Im WM-Qualifikationsspiel zwischen Argentinien und der Schweiz entstand eine fragwürdige Schiedsrichter-Entscheidung, die Diskussionen über die geltenden Fußballregeln aufwirft. Der Schweizer Stürmer Breel Embolo sah die Rote Karte, nachdem der Video-Assistent eine Szene überprüft hatte.
Nach bisherigem Regelwerk hätte die Ampelkarte nicht rechtmäßig sein dürfen, wie Experten bestätigen. Embolo war beschuldigt worden, eine Schwalbe begangen zu haben – doch dies gilt nach den aktuellen FIFA-Bestimmungen nicht als Vergehen, das einen direkten Platzverweis rechtfertigt.
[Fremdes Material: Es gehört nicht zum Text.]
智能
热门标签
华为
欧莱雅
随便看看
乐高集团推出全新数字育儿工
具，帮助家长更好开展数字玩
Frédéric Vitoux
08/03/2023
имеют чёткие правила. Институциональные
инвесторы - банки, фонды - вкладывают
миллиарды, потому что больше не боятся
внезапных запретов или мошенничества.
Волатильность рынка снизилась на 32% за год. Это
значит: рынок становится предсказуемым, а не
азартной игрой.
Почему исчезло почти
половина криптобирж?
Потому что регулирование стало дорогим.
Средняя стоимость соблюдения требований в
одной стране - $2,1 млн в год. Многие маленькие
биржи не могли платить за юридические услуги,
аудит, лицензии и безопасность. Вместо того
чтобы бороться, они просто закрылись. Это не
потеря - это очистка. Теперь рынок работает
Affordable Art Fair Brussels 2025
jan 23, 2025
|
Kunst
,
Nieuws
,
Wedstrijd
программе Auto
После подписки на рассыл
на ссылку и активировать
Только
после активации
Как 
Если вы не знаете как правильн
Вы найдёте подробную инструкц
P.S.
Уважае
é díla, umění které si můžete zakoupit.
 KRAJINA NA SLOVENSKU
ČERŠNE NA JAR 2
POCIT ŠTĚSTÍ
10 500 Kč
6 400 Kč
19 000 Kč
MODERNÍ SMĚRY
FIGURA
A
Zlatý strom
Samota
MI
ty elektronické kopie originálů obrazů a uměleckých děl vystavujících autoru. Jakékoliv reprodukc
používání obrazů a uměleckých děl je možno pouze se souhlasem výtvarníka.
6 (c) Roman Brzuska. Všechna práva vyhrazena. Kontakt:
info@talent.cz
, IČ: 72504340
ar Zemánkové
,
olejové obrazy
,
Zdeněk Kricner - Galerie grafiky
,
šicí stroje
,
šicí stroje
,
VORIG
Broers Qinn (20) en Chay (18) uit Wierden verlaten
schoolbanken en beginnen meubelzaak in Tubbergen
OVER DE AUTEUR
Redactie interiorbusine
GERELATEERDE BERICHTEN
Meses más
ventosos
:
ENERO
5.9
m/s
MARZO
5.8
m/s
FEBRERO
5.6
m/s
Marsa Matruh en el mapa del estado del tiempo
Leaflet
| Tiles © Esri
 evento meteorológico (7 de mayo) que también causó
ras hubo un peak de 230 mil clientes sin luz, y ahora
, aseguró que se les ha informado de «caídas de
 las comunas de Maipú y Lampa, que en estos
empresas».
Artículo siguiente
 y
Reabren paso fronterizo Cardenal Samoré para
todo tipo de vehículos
Die Vorkommnisse könnten jedoch weitreichende Konsequenzen haben. Diskussionen deuten darauf hin, dass die Regelwerke möglicherweise überarbeitet werden könnten, um solche Situationen in Zukunft klarer zu handhaben. Dies würde bedeuten, dass Schiedsrichter bei ähnlichen Fällen anders entscheiden dürften als bislang üblich.
Der Fall verdeutlicht erneut die Herausforderung, die mit der Verwendung von Videoschiedsrichtern einhergeht – und zeigt auf, dass Spielraum für Interpretationen bei der Anwendung der Regeln besteht.